Wilmington has launched a big initiative to share municipal data and information. The OpenGov portal, accessed with a purple link on www.WilmingtonDE.gov, “enables the public to view and download more information than ever before about city government,” according to a city release.
“It serves to strengthen the public confidence in government,” Mayor Mike Purzycki said at a news conference on Wednesday, July 14. “It tells them everything. There’s nothing to hide.”
OpenGov, designed for both members of the public and city staffers, creates charts, graphs, maps and other visualization tools from government data. It also neatly collects photos and other media. “Let the exchange of ideas be of informed ideas,” Purzycki said.
The city is paying $27,000 a year for OpenGov, and it is one of about 2,000 clients of this Silicon Valley service, which the state of Delaware also uses.
Wilmington’s OpenGov home page has three major links: one to financial reports, updated daily; a second to capital projects, updated quarterly; and a third to departmental work, updated as needed. OpenGov calls the last two links “stories,” although they’re really collections of facts, figures and short descriptions.
OpenGov displays financial figures ““ such as budgets, revenues and expenditures ““ in multiple ways, including bar charts, pie charts, and spreadsheets, with some figures given historical comparisons as well. For example, the portal charts city employment by department over the last five fiscal years, and it maps capital projects for parks and public works.

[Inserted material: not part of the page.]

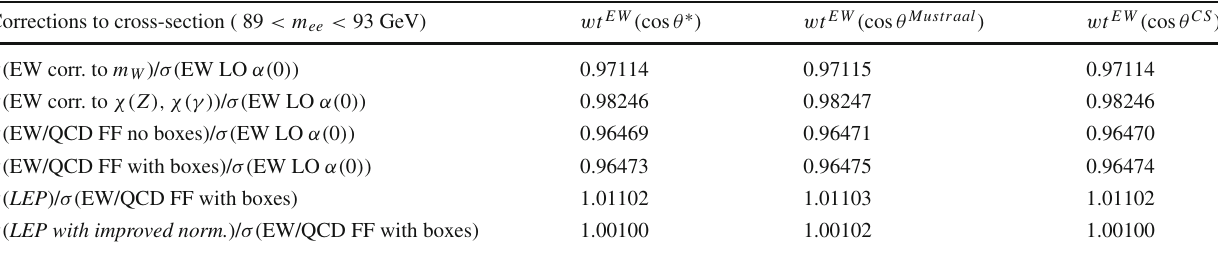
Table 4 EW corrections for cross-sections integrated over the mass window around Z -pole; 89 < m ee < 93 GeV. The EW weight is calculated with cos θ ∗ , cos θ Mustraal or cos θ CS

OpenGov also charts performance of municipal duties. The Department of Public Works, the city’s largest agency, is tracked for 15 monthly metrics. As of July 14, it was “on target” with one and “on track” with two, and it “needs focus” on the other 12.
The portal is part of the Purzycki administration’s push for transparent, data-driven government. That initiative includes CitiStat, a data-based management system developed by then-Baltimore Mayor Martin O’Malley, and CompStat, a statistical analysis of Wilmington Police Department activity. Weekly crime maps are part of both OpenGov and CompStat.
“We’re solving problems in a way that is measurable,” Purzycki said. “We have moved into a new age of information sharing in Wilmington, and that’s how it should be.”
“The entire government is moving to data-driven analytics and accountability,” said John Rago, the mayor’s deputy chief of staff for policy and communications.
The city invites questions and comments on OpenGov at OpenGovQuestions@WilmingtonDE.gov.
Wilmington’s first phase of OpenGov involves the public works, police, fire, finance, parks & recreation, licenses & inspections, real estate & housing and planning & development departments. Information from the law, information technology and human resources departments as well as from the mayor’s office, city council, city auditor and treasurer will be added over the next few months.